The numbers are staggering. More than 25% of dairy operators plan to retire within the next five years. Yet, in a move that signals a looming crisis for the sector, 60% of producers report they have no defined succession plan.

This threatens to trigger a historic loss of operational knowledge and land at a time when the industry is already under immense pressure.

State of the Dairy Industry 2026 Report - Succession
(Farm Journal)

The “No Money, No Fun” Barrier

Succession planning is often viewed as a legal or financial hurdle, but Farm Journal’s 2026 State of the Dairy Industry Report reveals the barrier is deeply personal. When asked why they are planning to disperse their herds or exit the business, producers didn’t just point to milk prices; they pointed to the kitchen table.

“No money, no fun,” one producer bluntly stated.

Another noted the “stage of life and no family members with interest to continue.”

For many children of the 2020s dairy era, the “risky business” of milking cows — with its tightening margins and 24/7 labor demands — simply cannot compete with the stability of off-farm careers.

Furthermore, the human element of family feuding is a recurring theme. As one operator shared: “Family. No one gets along. It’s family.”

Without a neutral plan in place, these personal conflicts are becoming the primary reason operational knowledge isn’t being transferred to the next generation.

“If you plan for another generation to come back to the farm, then you are going to have to determine how to financially support that,” says Shannon Ferrell, agricultural economics associate professor at Oklahoma State University. “Remember, if you choose not to do anything, that is a strategy that has a zero percent chance of working.”

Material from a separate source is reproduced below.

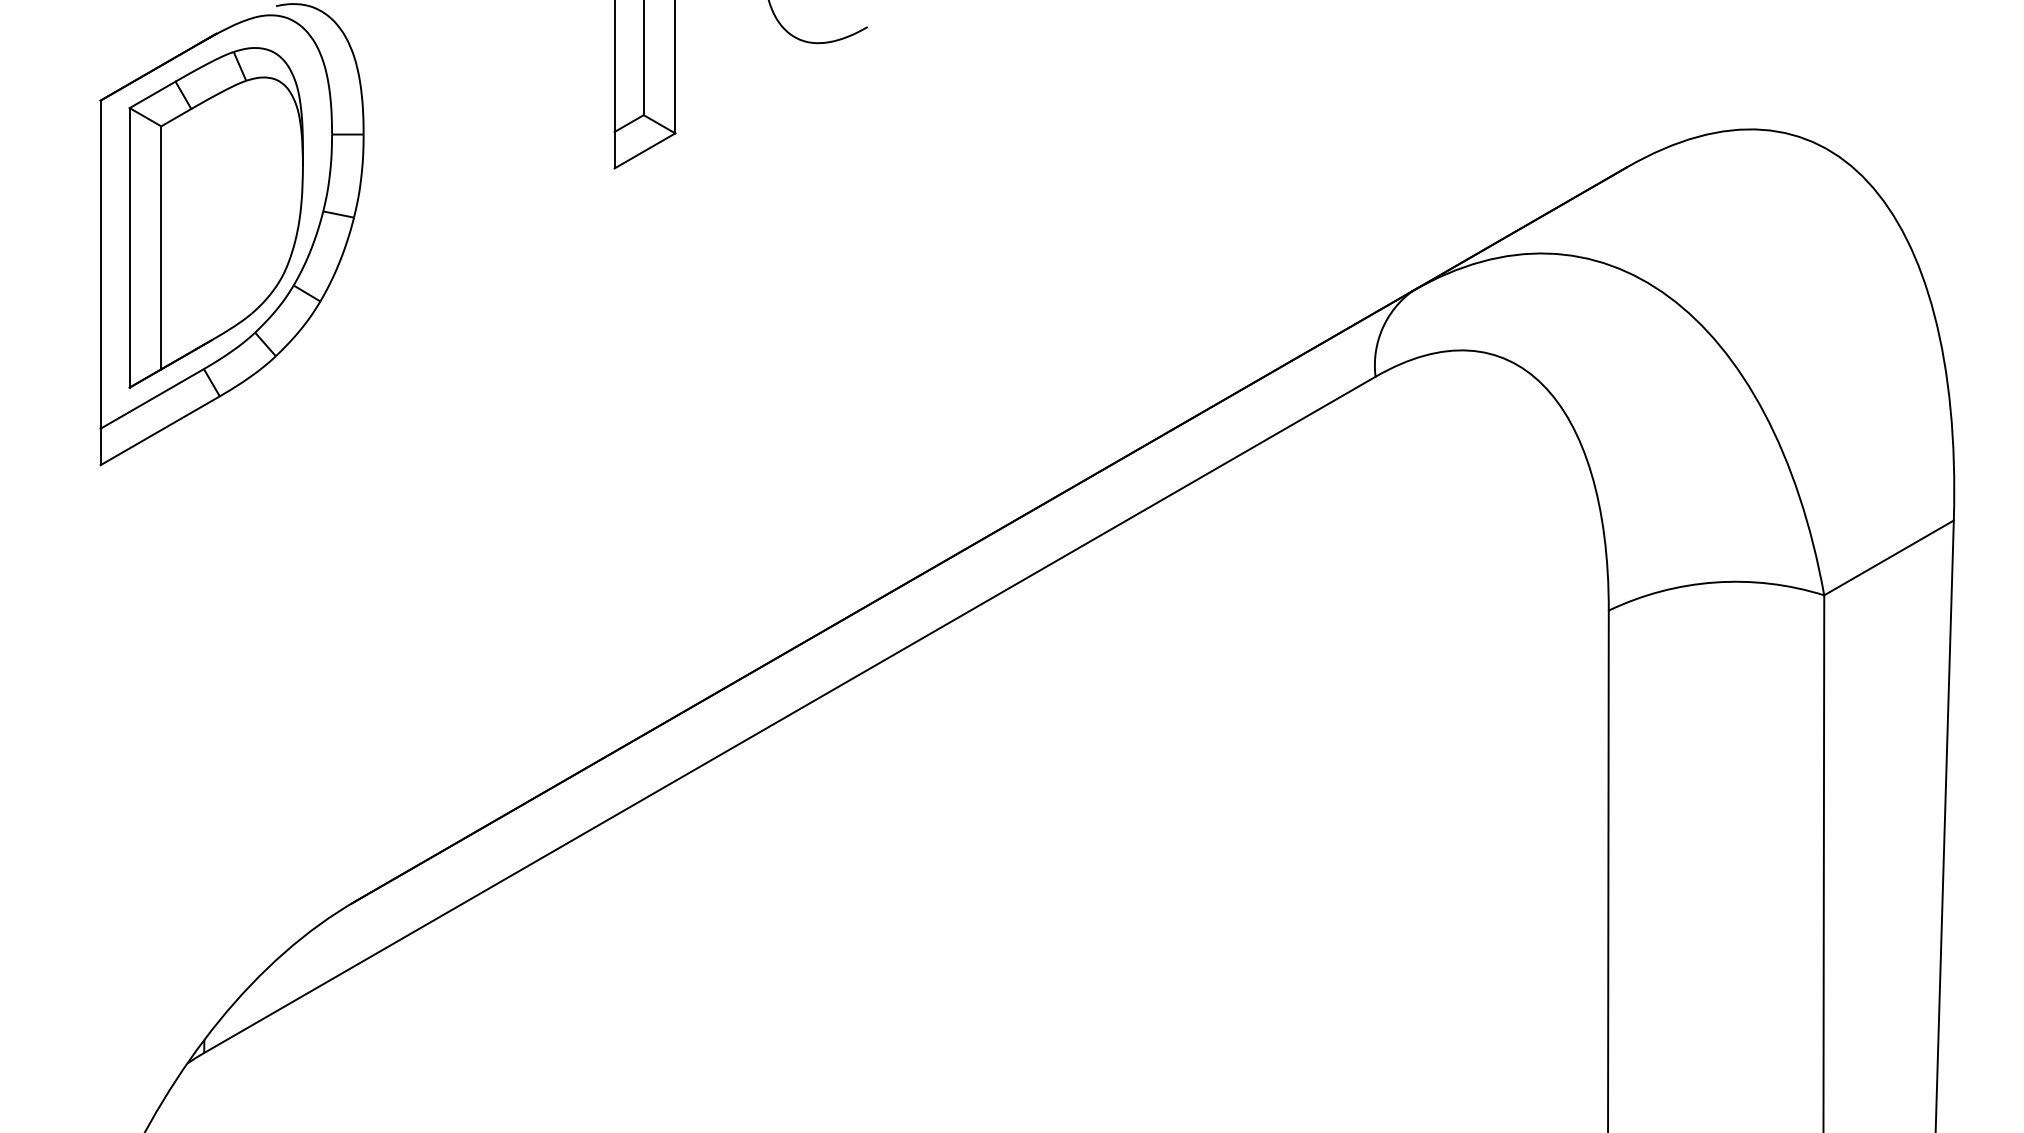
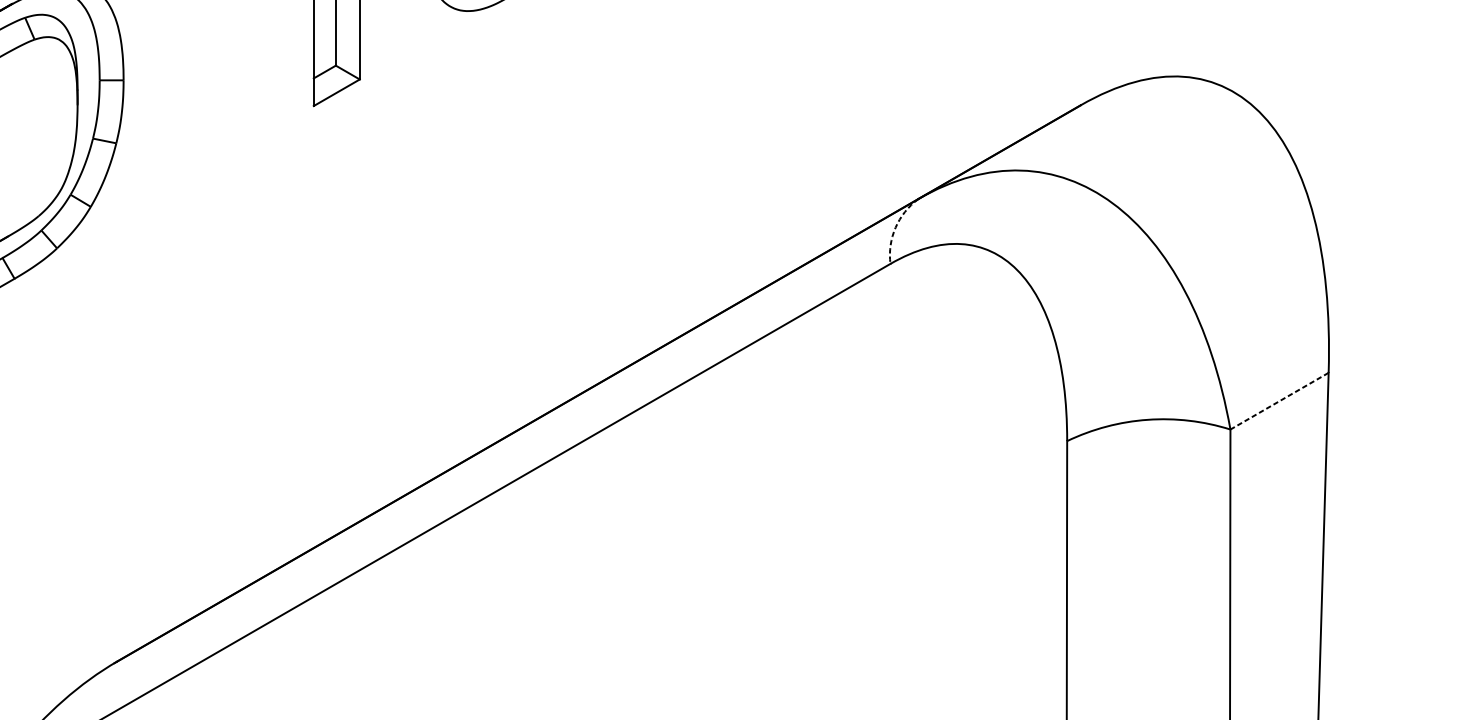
arc: (1382, 328) -> (895, 227), solid -> dashed
line: (1889, 557) -> (1279, 400), solid -> dashed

The Risk of Operational Knowledge Loss

The cliff is steepest for the industry’s veterans. Operators who have managed farms for 26 years or more are the most likely to be planning their exit. These are the producers who carry decades of barn floor intuition — knowledge of herd health, soil management and market navigation that cannot be easily replaced by a software program.

When one quarter of the industry exits without a plan, that knowledge vanishes. The report suggests that while older operators (65+) are the most likely to have a plan, a massive gap remains. If the handoff isn’t managed properly, the result is often a dispersal rather than a transfer, leading to the permanent loss of dairy farmland to development — a trend already accelerating in states like Colorado.

The Optimism Divide

Interestingly, a generational divide is emerging in how the future is viewed. Operators under 45 are significantly more optimistic about 2026 profitability (59%) than their older counterparts (34%). This younger cohort is also the most likely to be looking for partners and planning expansions.

However, for these younger, optimistic managers to take the reins, the 60% without a plan must find a way to navigate the hiccup. The report signals that the long-term confidence of the industry (with 45% planning to grow) is at odds with the short-term reality of the retirement wave.

A Legacy at Risk

The dairy industry is at a crossroads. The resilience of the U.S. producer is being tested by a perfect storm of high costs, low optimism and a lack of clear exit strategies. This report makes it clear: the most important investment a farm can make in the next three years is the difficult conversation about who will be milking the cows when the current generation steps away.

Without a defined plan, the succession cliff won’t just be a challenge for individual families; it will be a structural shift for the entire U.S. dairy landscape.